Il manque des pauses entre les donjons, et du peps au scénario

L'anecdote

Le jeu original multiplie personnages secondaires et histoires annexes dehors, entre deux donjons.

Episode Aigis m'a d'autant plus déçu que j'ai adoré Persona 3 Reload. Je ne compte plus les trajets en train passés sur le jeu original (merci le Steam Deck), avec le temps qui défile aussi vite que la campagne française derrière les vitres crades du TGV. L'équilibre du jeu original est tout simplement parfait : matinées pénibles avec cours puis examens. Après-midi trop courtes passées avec des filles qui vous trouvent plutôt mignon, tout en rougissant quand leurs copines vous prennent pour leur petit ami. Soirées passées à réviser ou à... euh... traîner en boîte avec une voyante. La belle vie quoi.

Bref. Les donjons servaient surtout d'intermèdes la nuit, et de défouloir. Leur côté répétitif était contrebalancé par le fait que vous reveniez très vite à la surface, souvent par manque de points de magie PC – ou parce qu'une barrière infranchissable vous empêchait de rejoindre l'étage suivant avant d'avoir progressé en classe. Le meilleur moyen de compenser la répétitivité de cette extension Episode Aigis, amputée de toutes les sections vivantes du jeu original, c'est de la pratiquer à petite dose. De lancer une partie de temps en temps, sur Asus ROG Ally X ou Steam Deck par exemple ; ou en faisant autre chose, comme écouter un podcast (ou votre compagne/compagnon vous raconter sa journée). La répétition des couloirs et des ennemis a un côté hypnotisant qui passe crème au fond d'un canapé, ou d'un lit, en mode portable.
Le jeu de base reste une valeur sûre : donjons et narration sont très bien équilibrés
Les Plus
  • Les combats enrichis
  • Les nouvelles furies "Théurgie", les épreuves des portes "Monade"
  • Le côté complétiste du Compendium de Personas
  • Optimisé pour Steam Deck
  • La carotte de la "vraie" fin
Les Moins
  • La suppression du lycée, des sorties, des relations à creuser en dehors de l'équipe...
  • La répétitivité des donjons générés aléatoirement – handicapant pour un dungeon crawler
  • Prix élevé de 35 €
Résultat

Atlus a transformé l'or d'un excellent RPG, Persona 3 Reload, en dungeon crawler plombant.
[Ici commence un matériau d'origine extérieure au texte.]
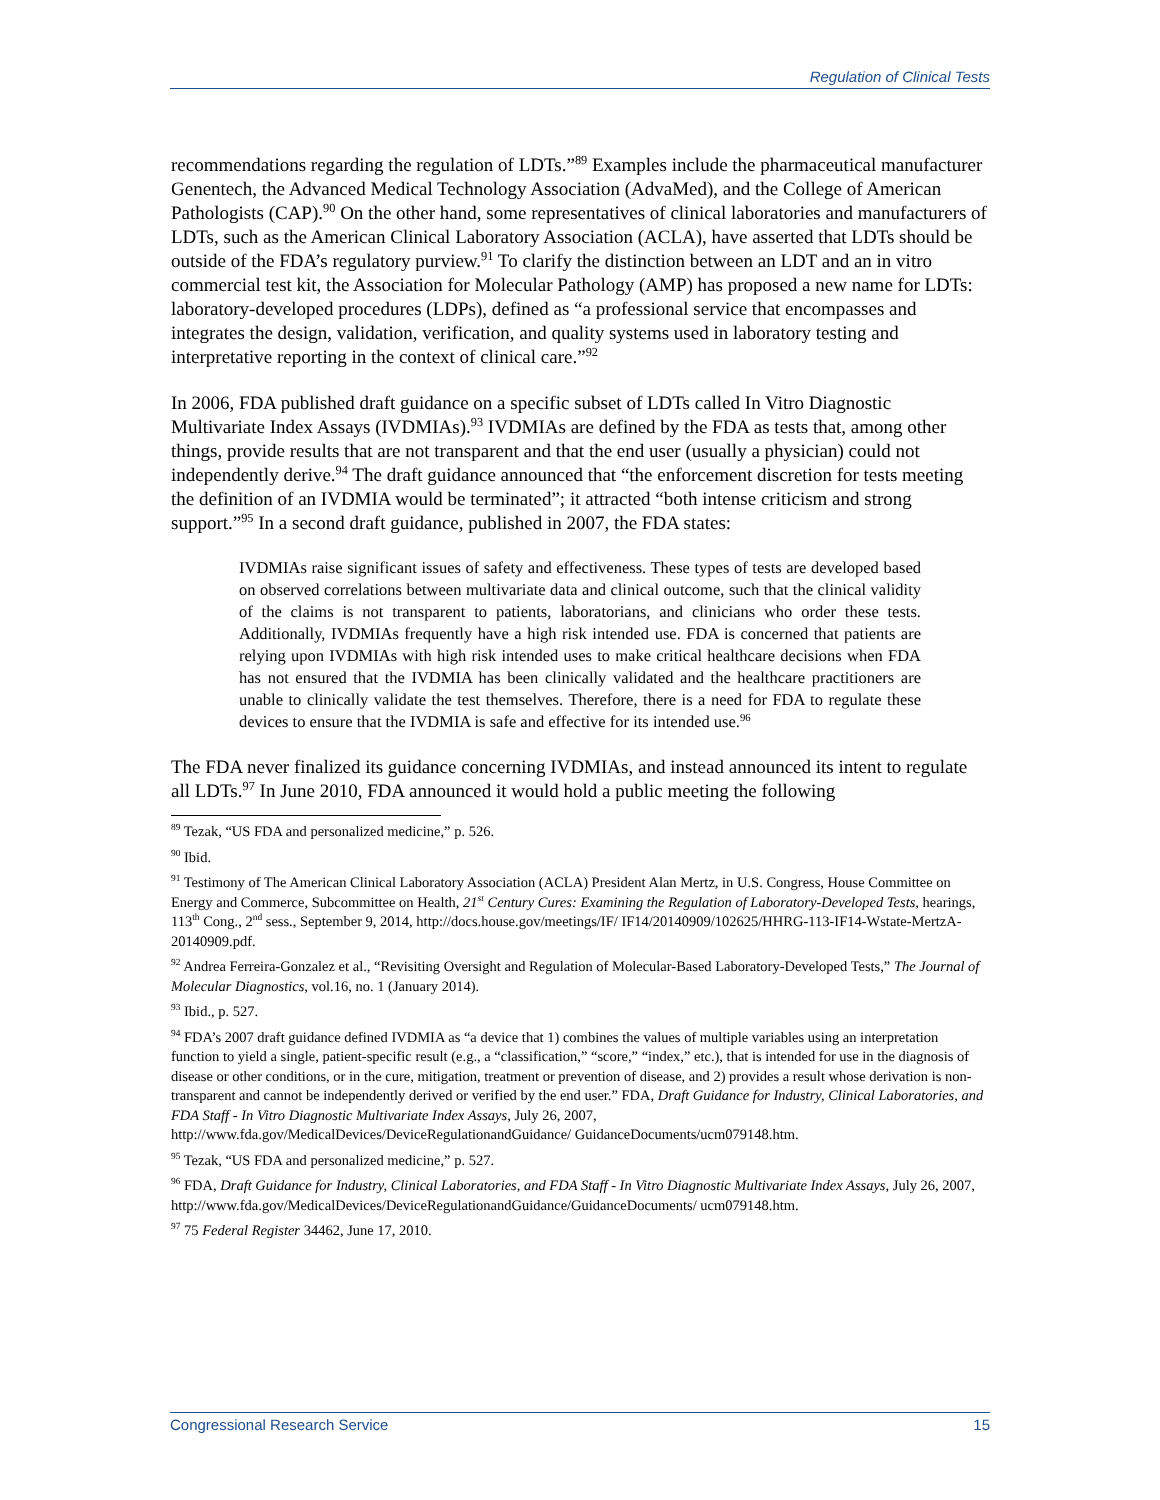Regulation of Clinical Tests
recommendations regarding the regulation of LDTs.”<sup>89</sup> Examples include the pharmaceutical manufacturer Genentech, the Advanced Medical Technology Association (AdvaMed), and the College of American Pathologists (CAP).<sup>90</sup> On the other hand, some representatives of clinical laboratories and manufacturers of LDTs, such as the American Clinical Laboratory Association (ACLA), have asserted that LDTs should be outside of the FDA’s regulatory purview.<sup>91</sup> To clarify the distinction between an LDT and an in vitro commercial test kit, the Association for Molecular Pathology (AMP) has proposed a new name for LDTs: laboratory-developed procedures (LDPs), defined as “a professional service that encompasses and integrates the design, validation, verification, and quality systems used in laboratory testing and interpretative reporting in the context of clinical care.”<sup>92</sup>
In 2006, FDA published draft guidance on a specific subset of LDTs called In Vitro Diagnostic Multivariate Index Assays (IVDMIAs).<sup>93</sup> IVDMIAs are defined by the FDA as tests that, among other things, provide results that are not transparent and that the end user (usually a physician) could not independently derive.<sup>94</sup> The draft guidance announced that “the enforcement discretion for tests meeting the definition of an IVDMIA would be terminated”; it attracted “both intense criticism and strong support.”<sup>95</sup> In a second draft guidance, published in 2007, the FDA states:
IVDMIAs raise significant issues of safety and effectiveness. These types of tests are developed based on observed correlations between multivariate data and clinical outcome, such that the clinical validity of the claims is not transparent to patients, laboratorians, and clinicians who order these tests. Additionally, IVDMIAs frequently have a high risk intended use. FDA is concerned that patients are relying upon IVDMIAs with high risk intended uses to make critical healthcare decisions when FDA has not ensured that the IVDMIA has been clinically validated and the healthcare practitioners are unable to clinically validate the test themselves. Therefore, there is a need for FDA to regulate these devices to ensure that the IVDMIA is safe and effective for its intended use.<sup>96</sup>
The FDA never finalized its guidance concerning IVDMIAs, and instead announced its intent to regulate all LDTs.<sup>97</sup> In June 2010, FDA announced it would hold a public meeting the following
<sup>89</sup> Tezak, “US FDA and personalized medicine,” p. 526.
<sup>90</sup> Ibid.
<sup>91</sup> Testimony of The American Clinical Laboratory Association (ACLA) President Alan Mertz, in U.S. Congress, House Committee on Energy and Commerce, Subcommittee on Health, 21<sup>st</sup> Century Cures: Examining the Regulation of Laboratory-Developed Tests, hearings, 113<sup>th</sup> Cong., 2<sup>nd</sup> sess., September 9, 2014, http://docs.house.gov/meetings/IF/ IF14/20140909/102625/HHRG-113-IF14-Wstate-MertzA-20140909.pdf.
<sup>92</sup> Andrea Ferreira-Gonzalez et al., “Revisiting Oversight and Regulation of Molecular-Based Laboratory-Developed Tests,” The Journal of Molecular Diagnostics, vol.16, no. 1 (January 2014).
<sup>93</sup> Ibid., p. 527.
<sup>94</sup> FDA’s 2007 draft guidance defined IVDMIA as “a device that 1) combines the values of multiple variables using an interpretation function to yield a single, patient-specific result (e.g., a “classification,” “score,” “index,” etc.), that is intended for use in the diagnosis of disease or other conditions, or in the cure, mitigation, treatment or prevention of disease, and 2) provides a result whose derivation is non-transparent and cannot be independently derived or verified by the end user.” FDA, Draft Guidance for Industry, Clinical Laboratories, and FDA Staff - In Vitro Diagnostic Multivariate Index Assays, July 26, 2007, http://www.fda.gov/MedicalDevices/DeviceRegulationandGuidance/ GuidanceDocuments/ucm079148.htm.
<sup>95</sup> Tezak, “US FDA and personalized medicine,” p. 527.
<sup>96</sup> FDA, Draft Guidance for Industry, Clinical Laboratories, and FDA Staff - In Vitro Diagnostic Multivariate Index Assays, July 26, 2007, http://www.fda.gov/MedicalDevices/DeviceRegulationandGuidance/GuidanceDocuments/ ucm079148.htm.
<sup>97</sup> 75 Federal Register 34462, June 17, 2010.
Congressional Research Service 15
Les quelques nouveautés de cette extension ne renouvellent pas suffisamment l'intérêt ; la vingtaine d'heures nécessaires à la finir pour voir la "vraie" fin deviennent vite répétitives. Donjons générés de façon procédurale, recyclage des décors et des ennemis, prétexte scénaristique étiré comme un élastique, manque de rebondissements et de narration... La variété et l'équilibrage du jeu original font cruellement défaut, tout comme les séquences en extérieur – rarissimes. En ne reprenant qu'une toute petite partie de la recette initiale (les donjons), et en la diluant beaucoup trop de surcroît, Atlus facture au prix fort le remaster de cette extension. À réserver aux fans, à petites doses quotidiennes pour ne pas trop se lasser.